WHAT IS REQUIRED:
Down to the final line, write out the data below exactly.

INPUT DATA:
......

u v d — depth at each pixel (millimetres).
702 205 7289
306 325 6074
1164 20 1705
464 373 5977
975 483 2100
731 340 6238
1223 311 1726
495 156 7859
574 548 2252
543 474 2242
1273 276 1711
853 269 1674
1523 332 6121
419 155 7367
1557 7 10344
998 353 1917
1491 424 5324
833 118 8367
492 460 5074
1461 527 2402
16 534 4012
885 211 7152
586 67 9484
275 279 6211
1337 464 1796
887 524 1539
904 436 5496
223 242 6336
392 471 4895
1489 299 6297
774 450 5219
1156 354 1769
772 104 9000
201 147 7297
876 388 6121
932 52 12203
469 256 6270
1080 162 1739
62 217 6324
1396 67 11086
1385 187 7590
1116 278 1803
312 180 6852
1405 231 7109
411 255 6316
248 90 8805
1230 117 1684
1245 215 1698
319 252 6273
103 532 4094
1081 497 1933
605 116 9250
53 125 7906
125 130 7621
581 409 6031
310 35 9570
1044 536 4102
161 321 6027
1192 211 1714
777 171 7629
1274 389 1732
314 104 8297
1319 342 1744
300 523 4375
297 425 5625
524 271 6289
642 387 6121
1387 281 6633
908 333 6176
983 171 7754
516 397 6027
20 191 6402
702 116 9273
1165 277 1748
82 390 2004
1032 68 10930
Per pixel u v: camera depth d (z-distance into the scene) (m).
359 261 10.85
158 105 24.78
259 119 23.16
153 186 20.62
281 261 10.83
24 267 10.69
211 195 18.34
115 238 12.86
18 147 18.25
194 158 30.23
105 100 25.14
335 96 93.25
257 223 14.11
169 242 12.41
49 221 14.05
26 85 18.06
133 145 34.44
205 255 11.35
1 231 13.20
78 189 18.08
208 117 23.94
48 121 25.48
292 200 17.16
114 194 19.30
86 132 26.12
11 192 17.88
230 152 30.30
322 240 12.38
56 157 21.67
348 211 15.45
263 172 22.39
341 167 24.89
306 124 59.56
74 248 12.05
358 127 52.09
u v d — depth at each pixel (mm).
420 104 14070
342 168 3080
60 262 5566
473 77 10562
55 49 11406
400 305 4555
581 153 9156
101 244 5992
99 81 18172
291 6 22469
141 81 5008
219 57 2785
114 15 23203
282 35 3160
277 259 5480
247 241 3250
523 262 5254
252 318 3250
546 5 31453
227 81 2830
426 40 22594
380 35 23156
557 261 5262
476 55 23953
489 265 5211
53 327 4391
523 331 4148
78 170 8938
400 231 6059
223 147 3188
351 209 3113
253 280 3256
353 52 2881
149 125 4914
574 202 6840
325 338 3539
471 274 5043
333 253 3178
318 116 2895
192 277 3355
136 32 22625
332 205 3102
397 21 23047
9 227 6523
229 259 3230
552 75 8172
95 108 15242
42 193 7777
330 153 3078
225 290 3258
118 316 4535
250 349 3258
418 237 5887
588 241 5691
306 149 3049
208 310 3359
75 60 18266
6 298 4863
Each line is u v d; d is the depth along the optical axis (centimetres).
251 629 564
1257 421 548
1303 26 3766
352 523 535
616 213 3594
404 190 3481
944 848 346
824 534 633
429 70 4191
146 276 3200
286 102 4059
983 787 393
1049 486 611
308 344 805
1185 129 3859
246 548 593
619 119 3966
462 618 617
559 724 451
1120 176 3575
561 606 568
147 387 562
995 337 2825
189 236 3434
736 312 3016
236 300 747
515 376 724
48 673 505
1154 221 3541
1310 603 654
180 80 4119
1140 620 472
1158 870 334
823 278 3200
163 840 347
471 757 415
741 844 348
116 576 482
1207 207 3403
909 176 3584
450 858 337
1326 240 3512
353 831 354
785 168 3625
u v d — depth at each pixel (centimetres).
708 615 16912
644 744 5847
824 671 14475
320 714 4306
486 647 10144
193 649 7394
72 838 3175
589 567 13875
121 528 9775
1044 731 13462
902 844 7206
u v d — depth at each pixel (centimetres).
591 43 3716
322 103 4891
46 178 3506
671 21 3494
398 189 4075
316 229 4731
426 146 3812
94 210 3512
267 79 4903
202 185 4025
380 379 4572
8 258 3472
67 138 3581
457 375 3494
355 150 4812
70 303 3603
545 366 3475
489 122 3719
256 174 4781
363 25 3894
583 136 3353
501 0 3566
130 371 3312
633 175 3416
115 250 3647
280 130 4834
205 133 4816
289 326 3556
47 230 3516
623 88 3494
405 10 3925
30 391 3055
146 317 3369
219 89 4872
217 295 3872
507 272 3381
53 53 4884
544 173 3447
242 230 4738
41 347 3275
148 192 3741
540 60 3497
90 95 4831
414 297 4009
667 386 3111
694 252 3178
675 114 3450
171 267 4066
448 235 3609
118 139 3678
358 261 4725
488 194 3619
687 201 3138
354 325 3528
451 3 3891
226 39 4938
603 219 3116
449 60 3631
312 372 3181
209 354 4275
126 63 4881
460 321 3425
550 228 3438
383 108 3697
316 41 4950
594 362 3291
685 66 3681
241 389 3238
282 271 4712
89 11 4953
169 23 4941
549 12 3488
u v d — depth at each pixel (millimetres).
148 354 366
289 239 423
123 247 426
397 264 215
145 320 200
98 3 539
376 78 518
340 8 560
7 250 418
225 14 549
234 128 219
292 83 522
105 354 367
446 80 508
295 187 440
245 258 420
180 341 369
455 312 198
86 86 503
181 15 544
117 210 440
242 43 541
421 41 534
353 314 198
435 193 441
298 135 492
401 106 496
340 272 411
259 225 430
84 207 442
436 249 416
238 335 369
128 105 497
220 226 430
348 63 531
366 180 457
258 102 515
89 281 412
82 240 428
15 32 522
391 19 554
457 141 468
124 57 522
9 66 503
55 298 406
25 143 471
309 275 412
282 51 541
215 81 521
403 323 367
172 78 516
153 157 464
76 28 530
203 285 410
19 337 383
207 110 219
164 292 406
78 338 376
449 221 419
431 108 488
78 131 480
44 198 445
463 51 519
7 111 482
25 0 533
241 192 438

......

ANSWER BELOW:
u v d — depth at each pixel (millimetres).
702 205 7289
306 325 6074
1164 20 1705
464 373 5977
975 483 2100
731 340 6238
1223 311 1726
495 156 7859
574 548 2252
543 474 2242
1273 276 1711
853 269 1674
1523 332 6121
419 155 7367
1557 7 10344
998 353 1917
1491 424 5324
833 118 8367
492 460 5074
1461 527 2402
16 534 4012
885 211 7152
586 67 9484
275 279 6211
1337 464 1796
887 524 1539
904 436 5496
223 242 6336
392 471 4895
1489 299 6297
774 450 5219
1156 354 1769
772 104 9000
201 147 7297
876 388 6121
932 52 12203
469 256 6270
1080 162 1739
62 217 6324
1396 67 11086
1385 187 7590
1116 278 1803
312 180 6852
1405 231 7109
411 255 6316
248 90 8805
1230 117 1684
1245 215 1698
319 252 6273
103 532 4094
1081 497 1933
605 116 9250
53 125 7906
125 130 7621
581 409 6031
310 35 9570
1044 536 4102
161 321 6027
1192 211 1714
777 171 7629
1274 389 1732
314 104 8297
1319 342 1744
300 523 4375
297 425 5625
524 271 6289
642 387 6121
1387 281 6633
908 333 6176
983 171 7754
516 397 6027
20 191 6402
702 116 9273
1165 277 1748
82 390 2004
1032 68 10930
Per pixel u v: camera depth d (z-distance into the scene) (m).
359 261 10.85
158 105 24.78
259 119 23.16
153 186 20.62
281 261 10.83
24 267 10.69
211 195 18.34
115 238 12.86
18 147 18.25
194 158 30.23
105 100 25.14
335 96 93.25
257 223 14.11
169 242 12.41
49 221 14.05
26 85 18.06
133 145 34.44
205 255 11.35
1 231 13.20
78 189 18.08
208 117 23.94
48 121 25.48
292 200 17.16
114 194 19.30
86 132 26.12
11 192 17.88
230 152 30.30
322 240 12.38
56 157 21.67
348 211 15.45
263 172 22.39
341 167 24.89
306 124 59.56
74 248 12.05
358 127 52.09
u v d — depth at each pixel (mm).
420 104 14070
342 168 3080
60 262 5566
473 77 10562
55 49 11406
400 305 4555
581 153 9156
101 244 5992
99 81 18172
291 6 22469
141 81 5008
219 57 2785
114 15 23203
282 35 3160
277 259 5480
247 241 3250
523 262 5254
252 318 3250
546 5 31453
227 81 2830
426 40 22594
380 35 23156
557 261 5262
476 55 23953
489 265 5211
53 327 4391
523 331 4148
78 170 8938
400 231 6059
223 147 3188
351 209 3113
253 280 3256
353 52 2881
149 125 4914
574 202 6840
325 338 3539
471 274 5043
333 253 3178
318 116 2895
192 277 3355
136 32 22625
332 205 3102
397 21 23047
9 227 6523
229 259 3230
552 75 8172
95 108 15242
42 193 7777
330 153 3078
225 290 3258
118 316 4535
250 349 3258
418 237 5887
588 241 5691
306 149 3049
208 310 3359
75 60 18266
6 298 4863
Each line is u v d; d is the depth along the optical axis (centimetres).
251 629 564
1257 421 548
1303 26 3766
352 523 535
616 213 3594
404 190 3481
944 848 346
824 534 633
429 70 4191
146 276 3200
286 102 4059
983 787 393
1049 486 611
308 344 805
1185 129 3859
246 548 593
619 119 3966
462 618 617
559 724 451
1120 176 3575
561 606 568
147 387 562
995 337 2825
189 236 3434
736 312 3016
236 300 747
515 376 724
48 673 505
1154 221 3541
1310 603 654
180 80 4119
1140 620 472
1158 870 334
823 278 3200
163 840 347
471 757 415
741 844 348
116 576 482
1207 207 3403
909 176 3584
450 858 337
1326 240 3512
353 831 354
785 168 3625
u v d — depth at each pixel (centimetres).
708 615 16912
644 744 5847
824 671 14475
320 714 4306
486 647 10144
193 649 7394
72 838 3175
589 567 13875
121 528 9775
1044 731 13462
902 844 7206
u v d — depth at each pixel (centimetres).
591 43 3716
322 103 4891
46 178 3506
671 21 3494
398 189 4075
316 229 4731
426 146 3812
94 210 3512
267 79 4903
202 185 4025
380 379 4572
8 258 3472
67 138 3581
457 375 3494
355 150 4812
70 303 3603
545 366 3475
489 122 3719
256 174 4781
363 25 3894
583 136 3353
501 0 3566
130 371 3312
633 175 3416
115 250 3647
280 130 4834
205 133 4816
289 326 3556
47 230 3516
623 88 3494
405 10 3925
30 391 3055
146 317 3369
219 89 4872
217 295 3872
507 272 3381
53 53 4884
544 173 3447
242 230 4738
41 347 3275
148 192 3741
540 60 3497
90 95 4831
414 297 4009
667 386 3111
694 252 3178
675 114 3450
171 267 4066
448 235 3609
118 139 3678
358 261 4725
488 194 3619
687 201 3138
354 325 3528
451 3 3891
226 39 4938
603 219 3116
449 60 3631
312 372 3181
209 354 4275
126 63 4881
460 321 3425
550 228 3438
383 108 3697
316 41 4950
594 362 3291
685 66 3681
241 389 3238
282 271 4712
89 11 4953
169 23 4941
549 12 3488
u v d — depth at each pixel (millimetres).
148 354 366
289 239 423
123 247 426
397 264 215
145 320 200
98 3 539
376 78 518
340 8 560
7 250 418
225 14 549
234 128 219
292 83 522
105 354 367
446 80 508
295 187 440
245 258 420
180 341 369
455 312 198
86 86 503
181 15 544
117 210 440
242 43 541
421 41 534
353 314 198
435 193 441
298 135 492
401 106 496
340 272 411
259 225 430
84 207 442
436 249 416
238 335 369
128 105 497
220 226 430
348 63 531
366 180 457
258 102 515
89 281 412
82 240 428
15 32 522
391 19 554
457 141 468
124 57 522
9 66 503
55 298 406
25 143 471
309 275 412
282 51 541
215 81 521
403 323 367
172 78 516
153 157 464
76 28 530
203 285 410
19 337 383
207 110 219
164 292 406
78 338 376
449 221 419
431 108 488
78 131 480
44 198 445
463 51 519
7 111 482
25 0 533
241 192 438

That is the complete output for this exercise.